I perused the mailing lists that the netatalk developers use and all their discussions are about fixing file sharing (AFP) which did break with Snow Leopard. Seems a LOT of people use netatalk for file servers and time machine on cheap linux boxes.

In fact, when I dug around the FAQ for netatalk, the operating systems it supports are the Linux variants, but limited support in OS X, specifically, file sharing only. As in, netatalk does not support printing in OS X by design. My bad for creating false hope.

So, even though I got netatalk to work on my Linux laptop, the netatalk developer team is not working on getting printing to work with OS X. Come to think of it, it's because they never had to before, appletalk printing wasn't an issue with OS X until 10.6.

I would think that rather than trying to get Apple to add AppleTalk back to 10.6 (not going to happen), our efforts should be in convincing the netatalk developers to add printing (atalkd) to netatalk for OS X as jrolland suggests.

Sep 7, 2009 5:40 PM in response to OzarkMtn

OzarkMtn You are a lucky man (owner of a LaserWriter Select 360).

I have successfully installed my LWS 360 in SnowLeopard. I run it as a network printer (wireless), but you can run it wired as well. What you need is a Print Server with a parallell port connector.

There are a few steps:

1. Put back the ""LaserWriter Select 360"" PPD file in: HD/Library/Printers/PPD Plugins/
(The 10.6 installer removes it)

2. Power up the Print Server and connect to it from your web browser. (192.168.0.1 or something like that).

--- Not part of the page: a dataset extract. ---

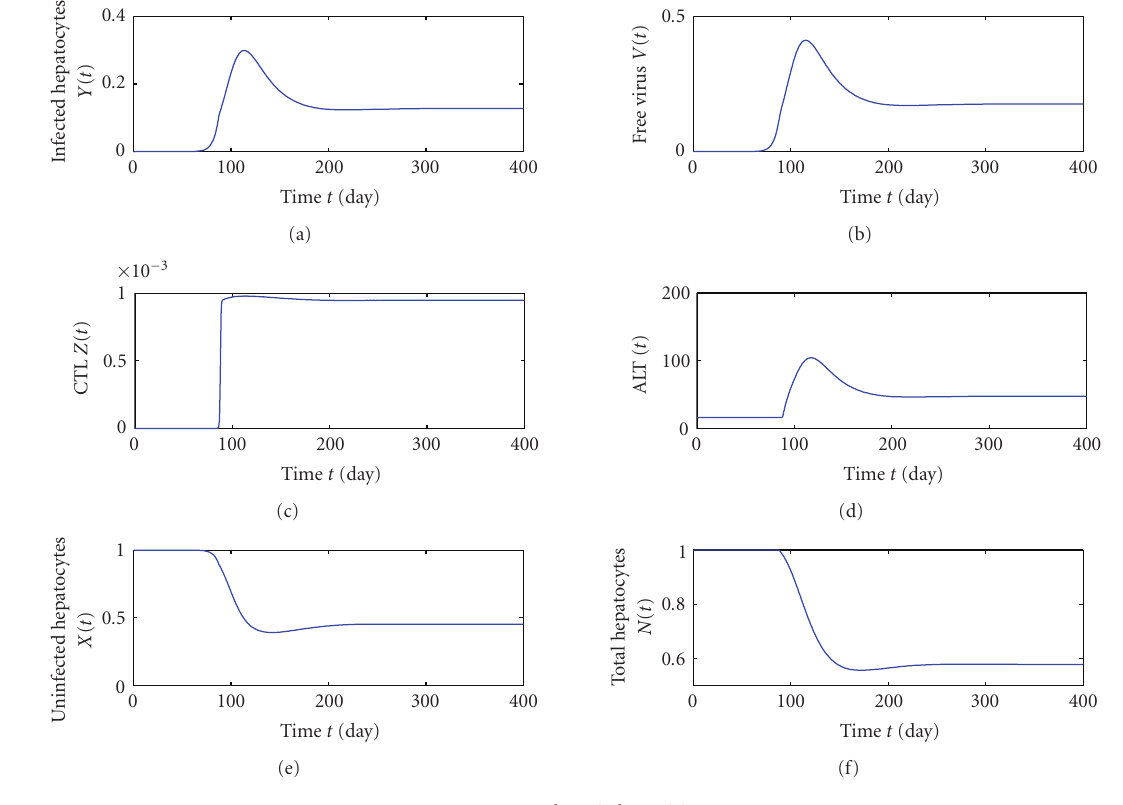
Figure 4: Chronic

Here you can (manually) assign an IP which will be the IP for the printer. (192.168.0.10). Here are also some other choises for the printer. OK to start the printer.

3. Open system pref.pane "Printers and Fax". Delete the old printer and create a new for the LWS 360. PRINT!

A small oddity with password in 10.6. It seems like WEP 64bit HEX no longer is supported. I had to change to 128 ASCII to get it work.

I hope this will help you.

Sep 8, 2009 2:31 AM in response to Cayenne6

I tried another possible AppleTalk software solution - Parallels. I happen to have Mac OS X 10.5 Server in a Parallels Virtual Machine (VM). It contains AppleTalk. So, I thought I might be able to "see" my AppleTalk-only printer (Apple Laserwriter 4/600 PS) through its usual Ethernet-AsanteTalk bridge connection. Unfortunately, I've tried all the Parallels Networking options available (shared, bridged, host-only) and none will allow the 10.5 VM to see or connect to the printer. Maybe I'm doing something wrong? Any other ideas?

Regards

Sep 10, 2009 1:20 PM in response to Richard Ripley

Well I have the same problem, and I don’t want to dump my perfectly working LaserWriter Select 360.

I was using this printer on my network via a Farallon EtherMac iPrint Adapter. This allowed me to use Localtalk (AppleTalk).

Since Snow Leopard does not support AppleTalk and my printer (which does an excellent job printing) has both serial and parallel ports, I purchased a USB to Parallel (Centronics CN36 Male / IEEE1284) cable and now can print using one of the USB ports on my Mac Pro. Hope this helps.

Sep 11, 2009 7:58 PM in response to dbmacdon

Wouldn't a vintage Mac OS emulator such as SheepShaver or Mini vMac work since they allow you to run older version of the OS which fully support AppleTalk?

I would think that such emulators would also restore the ability to write to HFS (not just HFS+ which is all 10.6 supports) and even MFS volumes.

http://sheepshaver.cebix.net/
http://minivmac.sourceforge.net/

Sorry for not providing the testing myself, but I have not yet upgraded to 10.6.